Birçok yazar, İslam'ın hükümleri değil, esas insanların kalpleri güncellemeli, imanları tazelenmeli, problem iman problemidir. Hükümde problem yok? 21. asrı Allah bilmiyor mu? Bu çağı Allah bilmiyor mu? Bilmedi de mi o hükümleri gönderdi? 6. Asra hitap eden ama 21. Asra hitap etmeyen hükümler mi gönderdi? Sabit hükümler mi gönderdi? Allah sabit hükümler gönderdi.
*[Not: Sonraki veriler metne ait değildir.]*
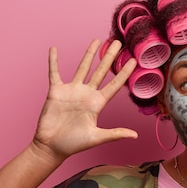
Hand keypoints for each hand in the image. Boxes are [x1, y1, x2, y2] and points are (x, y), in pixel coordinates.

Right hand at [32, 39, 137, 160]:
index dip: (124, 73)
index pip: (114, 85)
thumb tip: (135, 135)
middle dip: (109, 57)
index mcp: (97, 103)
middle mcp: (86, 94)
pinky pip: (54, 72)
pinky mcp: (56, 91)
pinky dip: (54, 61)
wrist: (51, 146)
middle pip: (101, 71)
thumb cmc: (74, 144)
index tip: (133, 61)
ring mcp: (72, 91)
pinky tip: (54, 49)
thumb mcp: (96, 137)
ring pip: (82, 67)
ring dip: (89, 54)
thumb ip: (115, 133)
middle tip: (118, 42)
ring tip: (97, 40)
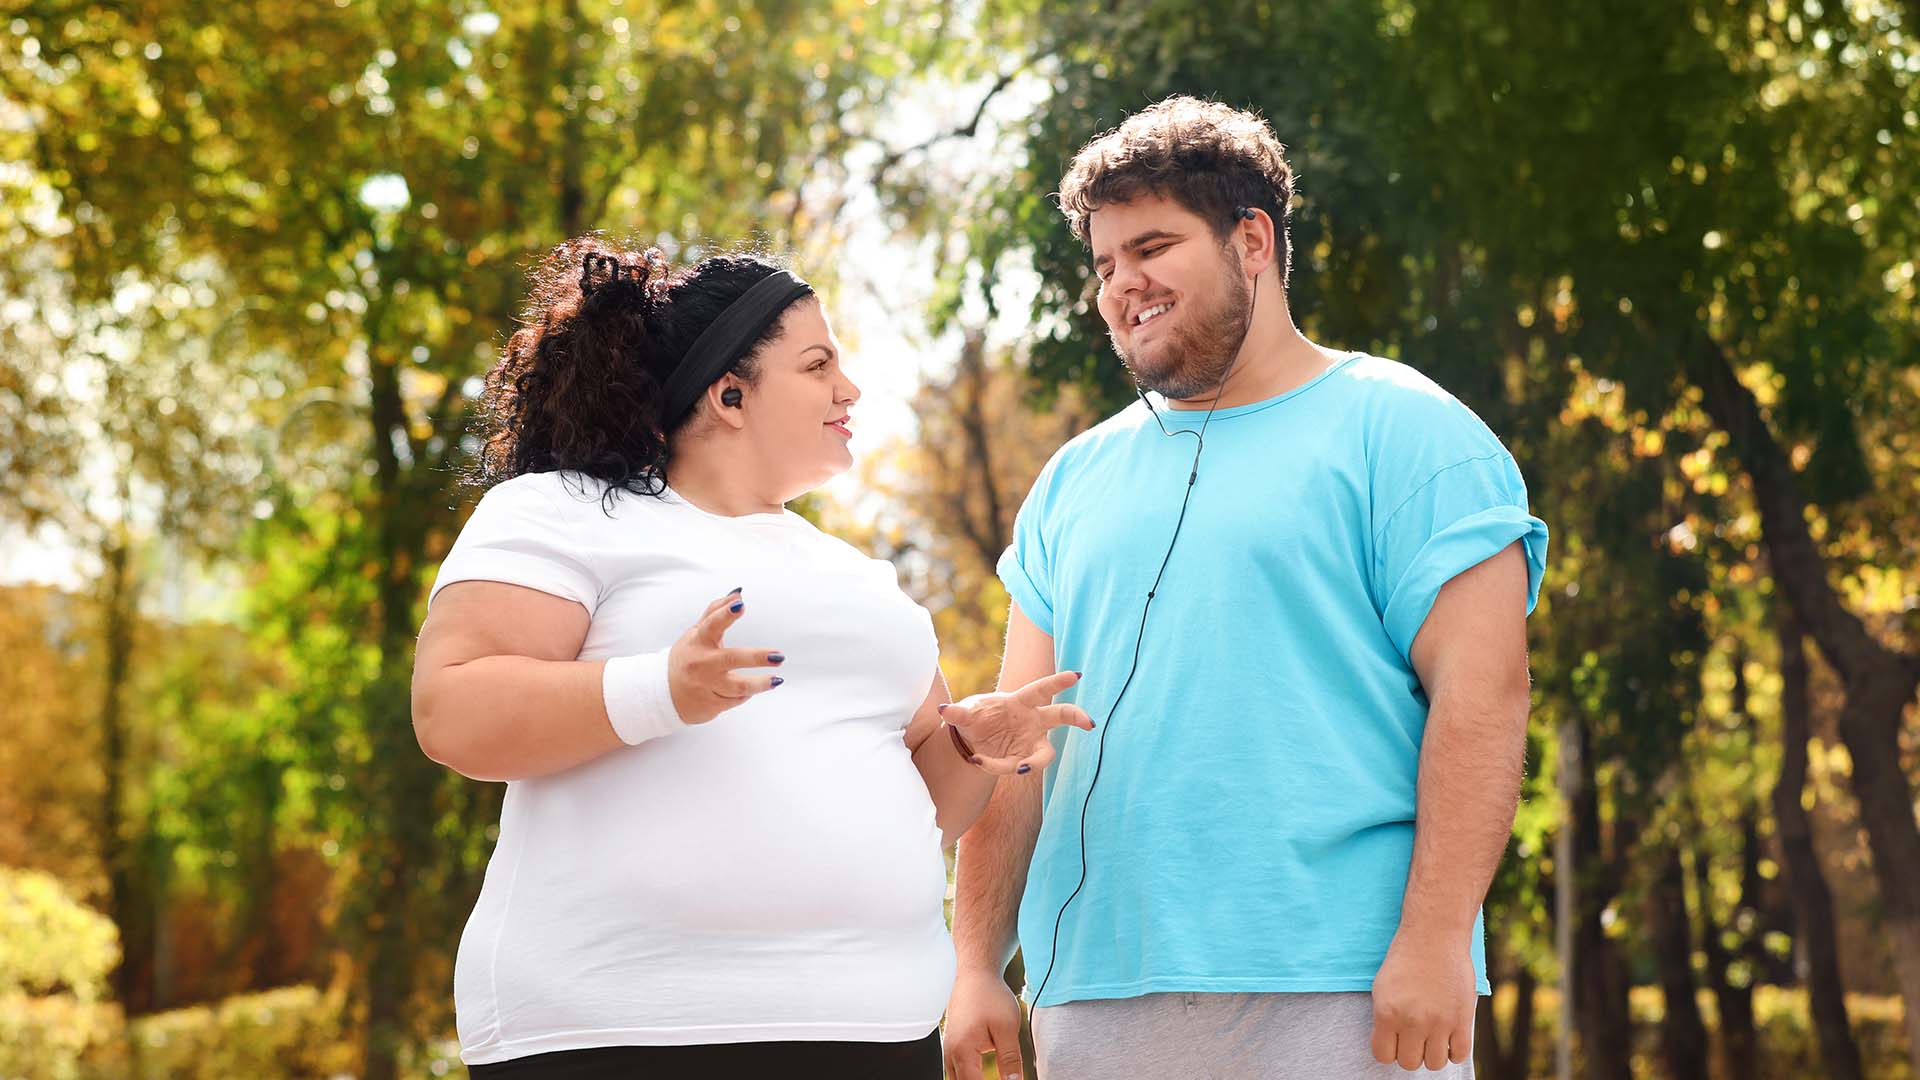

Kur'an ve sünnette olmayan meselelerde değişiklik olabilir, içtihat kapsamına girmeyen konularda elbette ki değişiklikler olabilir, içtihat kapısı kıyamete kadar açıktır. Elbette ki o mevzularda Kur'an sünnet ışığında içtihat yapılabilir. Dolayısıyla o konularda güncelleme olabilir ama bunun dışındaki hükümlerde güncelleme denildiğinde iş çok farklı bir boyut kazanıyor.